Gericht: Bayerischer Verwaltungsgerichtshof
Beschluss verkündet am 16.01.2003
Aktenzeichen: 1 CS 02.1922
Rechtsgebiete: VwGO


Vorschriften:

VwGO § 146 Abs. 4
1. Ein Beschwerdegrund ist nach § 146 Abs. 4 Satz 6 VwGO nur dann inhaltlich zu prüfen, wenn er innerhalb der Frist des § 146 Abs. 4 Satz 1 VwGO vorgebracht worden ist und wenn er sich im Sinn des § 146 Abs. 4 Satz 3 VwGO mit der angefochtenen Entscheidung auseinander setzt.

2. Für eine ausreichende Auseinandersetzung mit der angefochtenen Entscheidung muss die Begründung des Verwaltungsgerichts aufgegriffen und konkret dargelegt werden, weshalb diese unrichtig sein soll.


Bayerischer Verwaltungsgerichtshof

1 CS 02.1922

In der Verwaltungsstreitsache

wegen Baugenehmigung betr.
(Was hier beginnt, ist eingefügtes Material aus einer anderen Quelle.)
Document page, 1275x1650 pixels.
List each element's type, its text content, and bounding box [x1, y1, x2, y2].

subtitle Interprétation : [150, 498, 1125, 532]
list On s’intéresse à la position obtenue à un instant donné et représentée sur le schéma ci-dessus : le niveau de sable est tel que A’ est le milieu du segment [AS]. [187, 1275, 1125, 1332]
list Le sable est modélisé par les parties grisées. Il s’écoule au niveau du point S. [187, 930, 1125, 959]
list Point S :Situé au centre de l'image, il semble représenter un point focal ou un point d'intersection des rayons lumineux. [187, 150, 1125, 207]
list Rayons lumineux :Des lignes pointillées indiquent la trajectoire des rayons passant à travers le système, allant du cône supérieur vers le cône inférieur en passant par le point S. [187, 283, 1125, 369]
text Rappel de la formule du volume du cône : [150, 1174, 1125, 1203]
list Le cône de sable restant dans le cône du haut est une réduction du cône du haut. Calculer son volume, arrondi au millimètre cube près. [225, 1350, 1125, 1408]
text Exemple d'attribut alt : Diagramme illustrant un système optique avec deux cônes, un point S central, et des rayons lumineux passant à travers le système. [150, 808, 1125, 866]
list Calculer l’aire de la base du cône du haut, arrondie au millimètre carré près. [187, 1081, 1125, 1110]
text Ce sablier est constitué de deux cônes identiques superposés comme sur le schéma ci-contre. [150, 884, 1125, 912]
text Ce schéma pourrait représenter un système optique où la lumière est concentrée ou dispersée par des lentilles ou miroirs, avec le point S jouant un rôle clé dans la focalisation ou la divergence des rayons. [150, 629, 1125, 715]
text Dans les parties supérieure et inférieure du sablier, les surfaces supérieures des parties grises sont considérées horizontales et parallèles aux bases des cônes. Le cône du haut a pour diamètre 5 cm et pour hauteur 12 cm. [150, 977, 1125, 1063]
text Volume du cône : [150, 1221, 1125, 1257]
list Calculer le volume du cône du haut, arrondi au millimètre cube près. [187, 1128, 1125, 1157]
Fl.Nr. 1131/4 Gemarkung N******,

hier: Beschwerde der Antragstellerin gegen den Beschluss des Verwaltungsgerichts München vom 9. Juli 2002,

erlässt der Bayerische Verwaltungsgerichtshof, 1. Senat,

durch den Vorsitzenden Richter am Verwaltungsgerichtshof König, den Richter am Verwaltungsgerichtshof Waltinger, den Richter am Verwaltungsgerichtshof Vonnahme

ohne mündliche Verhandlung am 16. Januar 2003 folgenden

Beschluss:

Tenor:

I. Die Beschwerde wird zurückgewiesen.

II. Die Antragstellerin trägt die Kosten des Beschwerdeverfahrens einschließlich der außergerichtlichen Kosten des Beigeladenen.

III. Der Streitwert für das Beschwerdeverfahren wird auf 2.500 Euro festgesetzt.

Gründe:

I.

Die Antragstellerin wehrt sich als Eigentümerin des Grundstücks Fl.Nr. 1131/5 Gemarkung N****** dagegen, dass dem Beigeladenen eine Baugenehmigung für die Errichtung eines Wohn- und Geschäftshauses auf dem südlich angrenzenden Grundstück Fl.Nr. 1131/4 erteilt worden ist.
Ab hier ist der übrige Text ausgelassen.